A inizio aprile infatti l’amministrazione statunitense ha annunciato l’imposizione di una serie di dazi commerciali verso numerosi Paesi. La Cina è stata soggetta alle imposizioni più pesanti mentre l’Unione europea è stata interessata da una tariffa anche del 20%. L’Ue ha prima nicchiato, poi risposto e da ultimo sospeso le contromisure, il 10 aprile, quando Trump ha annunciato un congelamento di 90 giorni dei dazi per tutti gli Stati coinvolti, a eccezione della Cina.  

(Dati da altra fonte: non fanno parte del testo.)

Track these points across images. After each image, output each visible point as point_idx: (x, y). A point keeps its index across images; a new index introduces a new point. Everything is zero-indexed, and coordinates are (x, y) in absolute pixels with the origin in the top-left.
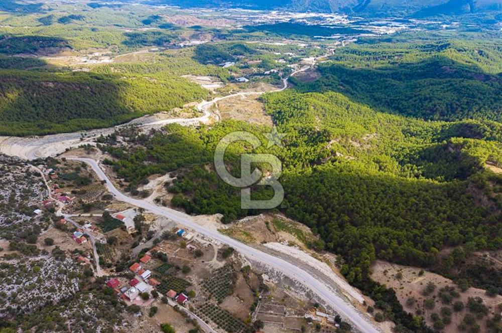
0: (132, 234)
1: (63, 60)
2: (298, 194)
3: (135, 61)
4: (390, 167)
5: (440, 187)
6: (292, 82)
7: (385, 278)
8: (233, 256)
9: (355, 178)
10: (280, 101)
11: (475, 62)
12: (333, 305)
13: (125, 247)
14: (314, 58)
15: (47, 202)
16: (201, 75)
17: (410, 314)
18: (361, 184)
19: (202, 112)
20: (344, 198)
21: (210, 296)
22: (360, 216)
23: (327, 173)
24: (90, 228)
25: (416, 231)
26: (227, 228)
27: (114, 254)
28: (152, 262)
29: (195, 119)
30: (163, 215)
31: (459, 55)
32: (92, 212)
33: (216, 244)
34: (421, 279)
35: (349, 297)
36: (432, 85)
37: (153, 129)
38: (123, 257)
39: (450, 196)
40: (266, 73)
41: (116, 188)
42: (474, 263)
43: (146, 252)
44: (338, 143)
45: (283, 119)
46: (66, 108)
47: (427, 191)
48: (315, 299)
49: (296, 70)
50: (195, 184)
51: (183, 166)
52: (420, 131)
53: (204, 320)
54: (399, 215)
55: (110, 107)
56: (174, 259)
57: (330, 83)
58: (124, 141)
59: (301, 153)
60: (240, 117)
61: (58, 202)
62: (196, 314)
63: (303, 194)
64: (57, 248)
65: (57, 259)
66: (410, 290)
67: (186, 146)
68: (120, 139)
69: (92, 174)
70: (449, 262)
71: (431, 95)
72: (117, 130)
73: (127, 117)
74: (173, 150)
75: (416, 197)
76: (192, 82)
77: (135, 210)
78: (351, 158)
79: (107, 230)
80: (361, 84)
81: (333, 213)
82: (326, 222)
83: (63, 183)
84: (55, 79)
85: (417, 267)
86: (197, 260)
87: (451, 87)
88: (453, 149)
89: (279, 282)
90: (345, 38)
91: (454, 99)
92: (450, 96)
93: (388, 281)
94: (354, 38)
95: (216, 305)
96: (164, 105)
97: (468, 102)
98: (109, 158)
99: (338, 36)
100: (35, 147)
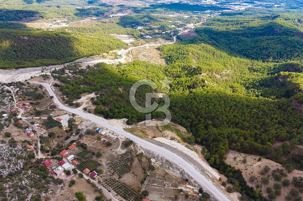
0: (66, 131)
1: (37, 25)
2: (179, 107)
3: (81, 26)
4: (239, 90)
5: (273, 103)
6: (179, 39)
7: (234, 162)
8: (132, 146)
9: (216, 97)
10: (170, 49)
11: (296, 26)
12: (198, 180)
13: (60, 139)
14: (193, 24)
15: (12, 109)
16: (122, 34)
17: (251, 187)
18: (220, 100)
19: (120, 56)
20: (208, 109)
21: (114, 173)
22: (219, 121)
23: (198, 94)
24: (38, 126)
25: (256, 131)
26: (130, 127)
27: (52, 144)
28: (76, 149)
29: (116, 60)
30: (88, 118)
31: (286, 22)
32: (41, 116)
33: (121, 138)
34: (259, 163)
35: (209, 175)
36: (268, 40)
37: (88, 65)
38: (58, 145)
39: (280, 108)
40: (162, 33)
41: (60, 101)
42: (297, 153)
43: (73, 142)
44: (206, 75)
45: (172, 60)
46: (35, 53)
47: (264, 105)
48: (186, 176)
49: (182, 31)
50: (111, 99)
51: (104, 88)
52: (260, 69)
53: (107, 190)
54: (245, 120)
55: (63, 52)
56: (92, 147)
57: (203, 39)
58: (70, 73)
59: (183, 82)
60: (145, 59)
61: (20, 110)
62: (102, 185)
63: (182, 106)
64: (12, 139)
65: (11, 146)
66: (252, 171)
67: (109, 77)
68: (67, 71)
69: (45, 93)
70: (280, 152)
71: (268, 46)
72: (66, 66)
73: (73, 58)
74: (101, 78)
75: (257, 108)
76: (116, 38)
77: (69, 115)
78: (215, 85)
79: (49, 128)
80: (222, 40)
81: (201, 119)
82: (197, 124)
83: (25, 98)
84: (29, 34)
85: (257, 155)
86: (107, 149)
87: (280, 41)
88: (282, 79)
89: (162, 164)
90: (213, 12)
91: (282, 49)
92: (280, 47)
93: (237, 164)
94: (219, 12)
95: (117, 179)
96: (97, 51)
97: (291, 50)
98: (58, 82)
99: (209, 11)
100: (12, 76)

L’8 aprile la presidente del Consiglio Giorgia Meloni ha annunciato una prima risposta ai dazi statunitensi tramite lo stanziamento di 25 miliardi di euro a favore delle imprese. Questi fondi provengono da tre fonti diverse. I primi 14 miliardi verrebbero forniti da una revisione del Piano nazionale di ripresa e resilienza con lo scopo di “sostenere l’occupazione e aumentare l’efficienza della produttività”. I rimanenti 11 miliardi sarebbero ottenuti da una revisione della proposta di coesione approvata a inizio aprile dalla Commissione europea. E che, secondo il governo, “possono essere riprogrammati a favore delle imprese, dei lavoratori e dei settori che dovessero essere più colpiti (dai dazi, ndr)”. A questi fondi si aggiungerebbero ulteriori sette miliardi di euro che l’esecutivo dice di ottenere dal Fondo sociale per il clima e che verrebbero impiegati per “ridurre i costi dell’energia per famiglie e microimprese, attraverso misure per compensare i costi logistici e incentivare le tecnologie pulite”.  

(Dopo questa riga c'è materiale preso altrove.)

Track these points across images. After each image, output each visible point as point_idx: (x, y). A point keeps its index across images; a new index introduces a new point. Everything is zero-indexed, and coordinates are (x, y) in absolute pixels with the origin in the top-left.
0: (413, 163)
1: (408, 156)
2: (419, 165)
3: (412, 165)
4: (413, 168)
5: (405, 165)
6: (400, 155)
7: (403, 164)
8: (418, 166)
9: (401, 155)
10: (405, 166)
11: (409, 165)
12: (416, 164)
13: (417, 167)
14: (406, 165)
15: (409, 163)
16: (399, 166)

Secondo quanto affermato dalla stessa Meloni al Senato, la crisi innescata dai dazi statunitensi potrebbe essere un’occasione per rendere il sistema economico italiano maggiormente competitivo. Un tema che tocca la stessa Unione europea ed era stato presentato più volte durante l’inizio della nuova legislatura comunitaria. In questo senso, Bruxelles, attraverso l’Affordable energy action plan sottolinea che “la dipendenza dell’Europa dalle importazioni di combustibili fossili provoca volatilità dei prezzi dell’energia e l’aumento dei costi di approvvigionamento, e allo stesso tempo rende l’Ue più vulnerabile alle pressioni esterne e all’incertezza del mercato globale”.

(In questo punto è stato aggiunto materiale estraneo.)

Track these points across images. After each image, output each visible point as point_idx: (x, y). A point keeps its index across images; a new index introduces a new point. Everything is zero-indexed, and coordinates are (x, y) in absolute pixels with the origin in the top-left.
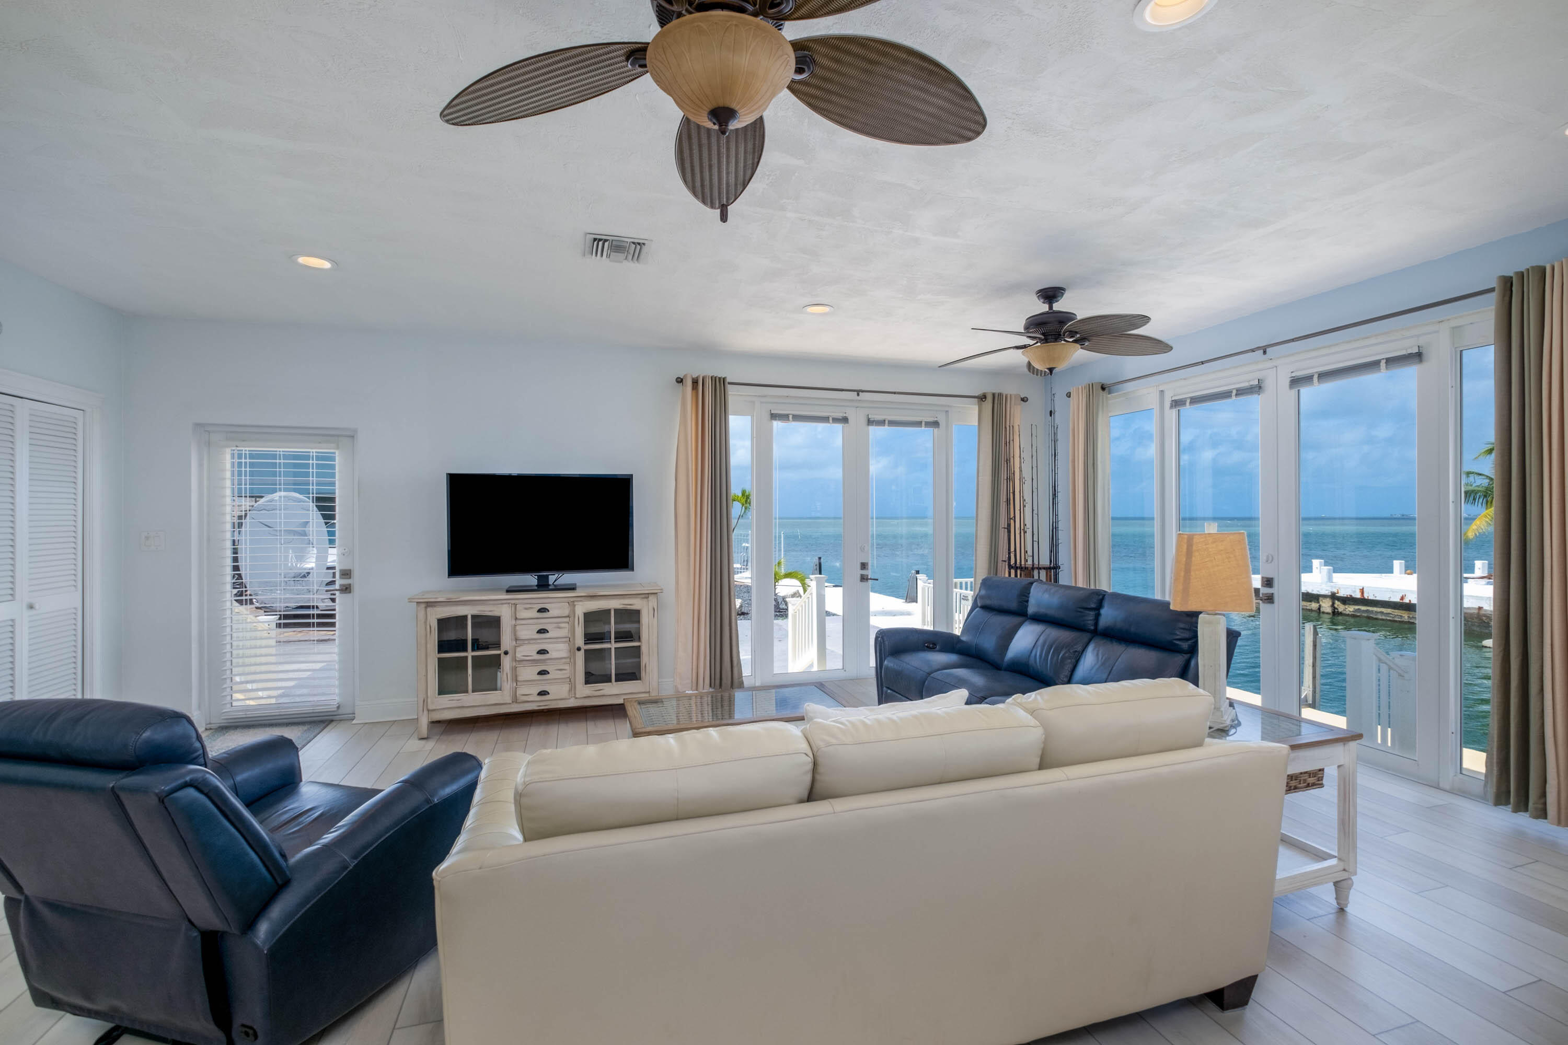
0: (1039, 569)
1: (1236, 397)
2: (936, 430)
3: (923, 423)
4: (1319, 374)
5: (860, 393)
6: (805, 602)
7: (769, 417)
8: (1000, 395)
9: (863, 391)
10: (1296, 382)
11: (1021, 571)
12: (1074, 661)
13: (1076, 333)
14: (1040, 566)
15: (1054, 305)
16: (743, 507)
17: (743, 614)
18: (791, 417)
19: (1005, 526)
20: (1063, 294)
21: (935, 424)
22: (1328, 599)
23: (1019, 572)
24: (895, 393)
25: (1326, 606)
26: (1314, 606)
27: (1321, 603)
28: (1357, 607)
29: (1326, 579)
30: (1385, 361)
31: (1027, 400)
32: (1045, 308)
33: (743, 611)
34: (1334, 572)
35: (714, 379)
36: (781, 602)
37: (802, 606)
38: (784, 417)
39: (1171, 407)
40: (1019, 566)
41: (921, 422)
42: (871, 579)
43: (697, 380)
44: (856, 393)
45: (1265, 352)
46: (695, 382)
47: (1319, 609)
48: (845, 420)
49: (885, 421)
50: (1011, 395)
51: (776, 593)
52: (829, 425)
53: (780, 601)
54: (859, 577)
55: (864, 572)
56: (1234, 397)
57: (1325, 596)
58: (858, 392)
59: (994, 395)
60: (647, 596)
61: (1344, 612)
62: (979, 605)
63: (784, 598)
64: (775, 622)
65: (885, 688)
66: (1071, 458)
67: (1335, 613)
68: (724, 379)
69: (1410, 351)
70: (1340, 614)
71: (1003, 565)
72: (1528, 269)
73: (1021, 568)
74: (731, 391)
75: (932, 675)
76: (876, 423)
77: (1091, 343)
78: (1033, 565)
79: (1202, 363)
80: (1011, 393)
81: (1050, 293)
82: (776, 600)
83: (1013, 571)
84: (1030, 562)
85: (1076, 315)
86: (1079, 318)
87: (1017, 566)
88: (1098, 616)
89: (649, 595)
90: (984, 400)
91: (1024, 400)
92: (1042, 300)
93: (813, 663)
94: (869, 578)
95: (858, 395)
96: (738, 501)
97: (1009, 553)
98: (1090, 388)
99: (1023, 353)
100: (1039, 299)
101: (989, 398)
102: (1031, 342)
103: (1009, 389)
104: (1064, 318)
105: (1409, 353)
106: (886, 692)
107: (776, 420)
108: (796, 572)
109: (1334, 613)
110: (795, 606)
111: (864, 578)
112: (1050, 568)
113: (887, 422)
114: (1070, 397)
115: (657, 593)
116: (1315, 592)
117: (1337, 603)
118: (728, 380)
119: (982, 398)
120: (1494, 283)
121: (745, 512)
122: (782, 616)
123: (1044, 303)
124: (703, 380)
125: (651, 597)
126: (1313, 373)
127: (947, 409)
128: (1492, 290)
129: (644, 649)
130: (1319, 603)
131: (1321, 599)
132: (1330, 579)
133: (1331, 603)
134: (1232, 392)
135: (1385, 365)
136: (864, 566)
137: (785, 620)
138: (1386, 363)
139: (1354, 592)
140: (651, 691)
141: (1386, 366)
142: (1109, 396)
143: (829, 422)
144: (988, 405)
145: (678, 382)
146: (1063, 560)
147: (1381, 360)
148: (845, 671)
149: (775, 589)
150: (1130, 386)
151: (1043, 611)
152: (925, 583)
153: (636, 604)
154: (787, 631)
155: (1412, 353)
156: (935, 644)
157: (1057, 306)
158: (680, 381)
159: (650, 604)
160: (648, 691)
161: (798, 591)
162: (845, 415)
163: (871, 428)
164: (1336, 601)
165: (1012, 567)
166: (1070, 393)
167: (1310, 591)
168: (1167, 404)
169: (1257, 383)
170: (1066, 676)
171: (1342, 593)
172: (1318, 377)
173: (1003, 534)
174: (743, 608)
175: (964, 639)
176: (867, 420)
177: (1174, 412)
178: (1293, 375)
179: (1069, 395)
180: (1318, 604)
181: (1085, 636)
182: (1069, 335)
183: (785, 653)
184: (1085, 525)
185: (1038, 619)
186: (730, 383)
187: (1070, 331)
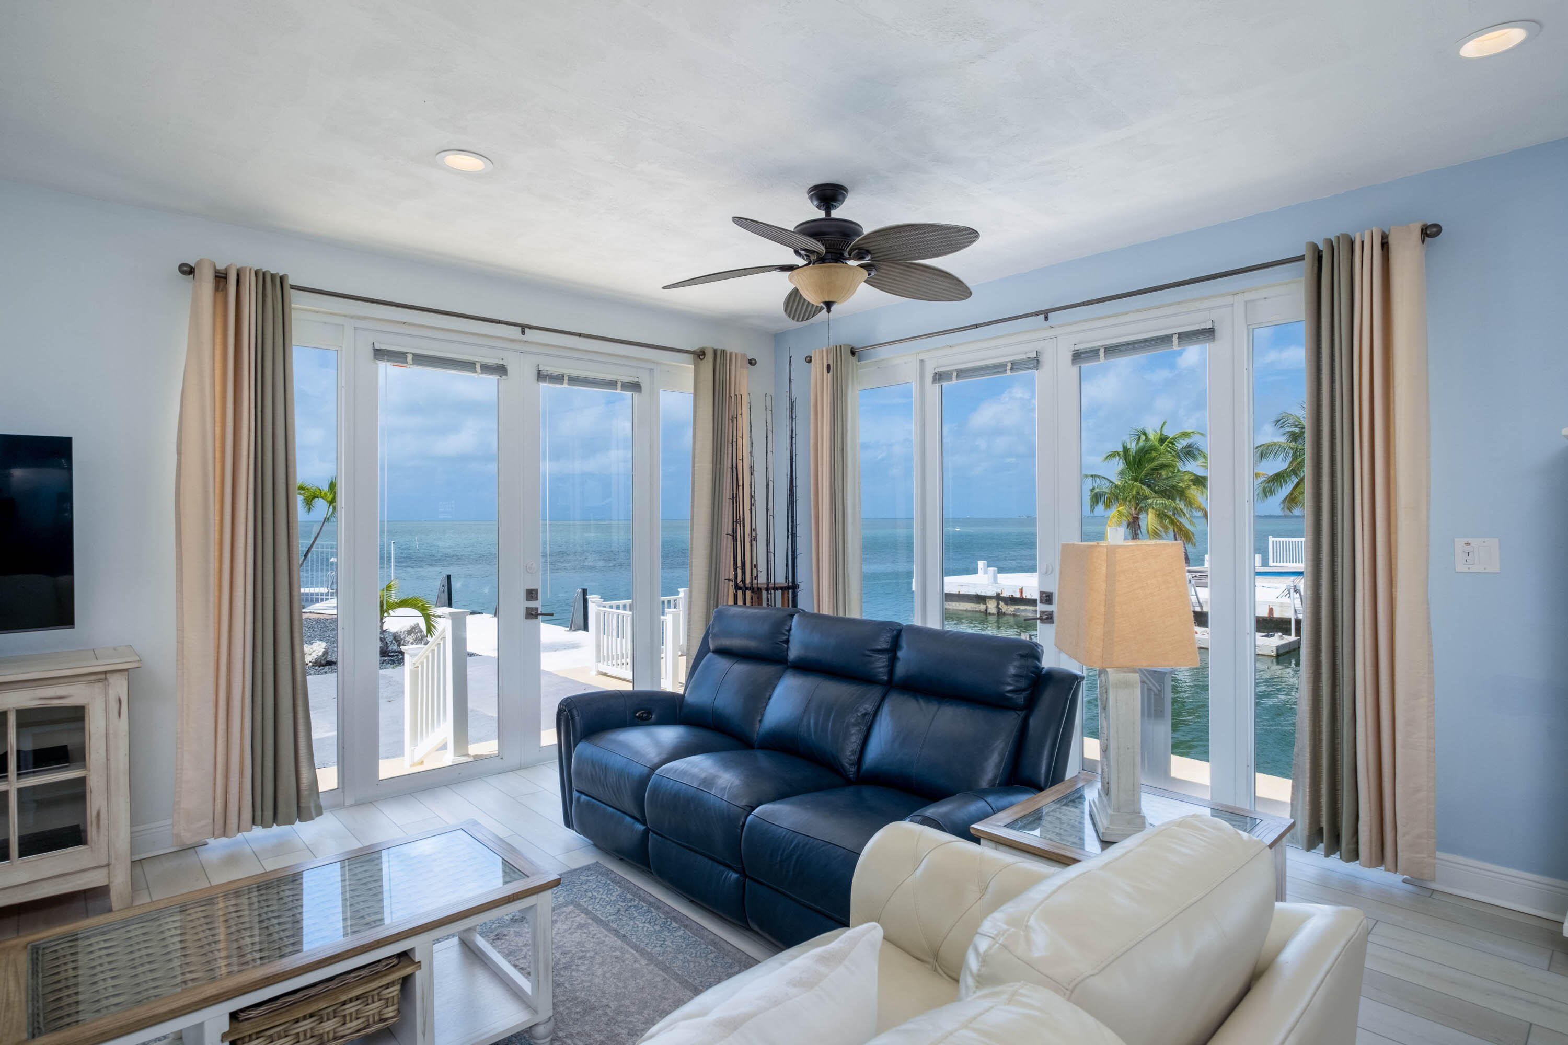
0: (775, 589)
1: (1011, 372)
2: (636, 395)
3: (619, 385)
4: (1105, 348)
5: (527, 330)
6: (433, 651)
7: (371, 354)
8: (723, 352)
9: (531, 327)
10: (1078, 356)
11: (752, 592)
12: (864, 728)
13: (868, 252)
14: (776, 586)
15: (832, 211)
16: (331, 507)
17: (330, 663)
18: (410, 358)
19: (728, 531)
20: (844, 197)
21: (635, 387)
22: (994, 600)
23: (748, 593)
24: (580, 335)
25: (992, 606)
26: (982, 607)
27: (987, 604)
28: (1017, 607)
29: (992, 581)
30: (1177, 336)
31: (756, 363)
32: (821, 214)
33: (329, 658)
34: (999, 573)
35: (262, 277)
36: (392, 642)
37: (427, 657)
38: (397, 357)
39: (934, 381)
40: (749, 586)
41: (616, 382)
42: (540, 614)
43: (226, 274)
44: (520, 329)
45: (1046, 318)
46: (221, 278)
47: (986, 610)
48: (501, 370)
49: (563, 376)
50: (736, 355)
51: (384, 629)
52: (475, 375)
53: (389, 640)
54: (523, 612)
55: (532, 604)
56: (1009, 373)
57: (991, 597)
58: (523, 328)
59: (715, 351)
60: (103, 676)
61: (1007, 612)
62: (712, 647)
63: (397, 638)
64: (382, 672)
65: (575, 794)
66: (812, 442)
67: (1000, 614)
68: (282, 279)
69: (1203, 327)
70: (1004, 614)
71: (726, 585)
72: (1339, 237)
73: (752, 589)
74: (299, 303)
75: (657, 771)
76: (549, 378)
77: (878, 273)
78: (768, 585)
79: (977, 326)
80: (737, 352)
81: (829, 192)
82: (382, 640)
83: (740, 593)
84: (762, 579)
85: (861, 227)
86: (866, 231)
87: (747, 586)
88: (893, 660)
89: (108, 675)
90: (701, 357)
91: (752, 362)
92: (816, 203)
93: (446, 743)
94: (539, 612)
95: (523, 332)
96: (322, 498)
97: (736, 570)
98: (838, 350)
99: (790, 279)
100: (812, 202)
101: (710, 356)
102: (801, 262)
103: (733, 345)
104: (848, 230)
105: (1202, 328)
106: (578, 799)
107: (383, 360)
108: (416, 599)
109: (998, 613)
110: (416, 658)
111: (532, 614)
112: (788, 588)
113: (566, 378)
114: (810, 361)
115: (126, 670)
116: (983, 594)
117: (1001, 603)
118: (291, 281)
119: (700, 355)
120: (1301, 250)
121: (333, 513)
122: (393, 662)
123: (818, 207)
124: (238, 275)
125: (112, 679)
126: (1099, 346)
127: (651, 366)
128: (1301, 258)
129: (95, 783)
130: (986, 604)
131: (987, 600)
132: (995, 579)
133: (996, 604)
134: (1006, 365)
135: (1177, 340)
136: (531, 594)
137: (398, 668)
138: (1178, 338)
139: (1015, 592)
140: (113, 861)
141: (1179, 342)
142: (859, 363)
143: (476, 372)
144: (707, 365)
145: (183, 272)
146: (800, 578)
147: (1173, 334)
148: (502, 758)
149: (382, 623)
150: (883, 352)
151: (812, 654)
152: (599, 606)
153: (74, 695)
154: (403, 686)
155: (1206, 329)
156: (649, 713)
157: (836, 214)
158: (188, 270)
159: (111, 692)
160: (105, 862)
161: (418, 624)
162: (501, 362)
163: (542, 385)
164: (1000, 602)
165: (740, 588)
166: (811, 357)
167: (979, 594)
168: (929, 378)
169: (1036, 356)
170: (854, 752)
171: (1006, 594)
172: (1105, 351)
173: (727, 543)
174: (330, 654)
175: (689, 698)
176: (536, 373)
177: (937, 386)
178: (1077, 347)
179: (809, 360)
180: (985, 606)
181: (875, 693)
182: (858, 254)
183: (399, 721)
184: (831, 530)
185: (804, 667)
186: (293, 287)
187: (859, 249)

“Il Fondo sociale per il clima, uno degli elementi fondanti del Green Deal che il Governo Meloni ha annunciato di voler rivedere in maniera sostanziale, ha una funzione precisa nella protezione e redistribuzione temporanea dei maggiori costi che derivano dall’affrancarsi dalle fonti fossili per le famiglie e le microimprese più vulnerabili -ha concluso Chiara Di Mambro, direttrice Strategia Italia ed Europa di ECCO-. Una questione che necessariamente deve accompagnarsi a politiche decise verso l’autonomia completa dell’approvvigionamento energetico, che, come ha sottolineato anche Mario Draghi nell’audizione in Senato del 18 marzo scorso, non potrà venire dal gas fossile”.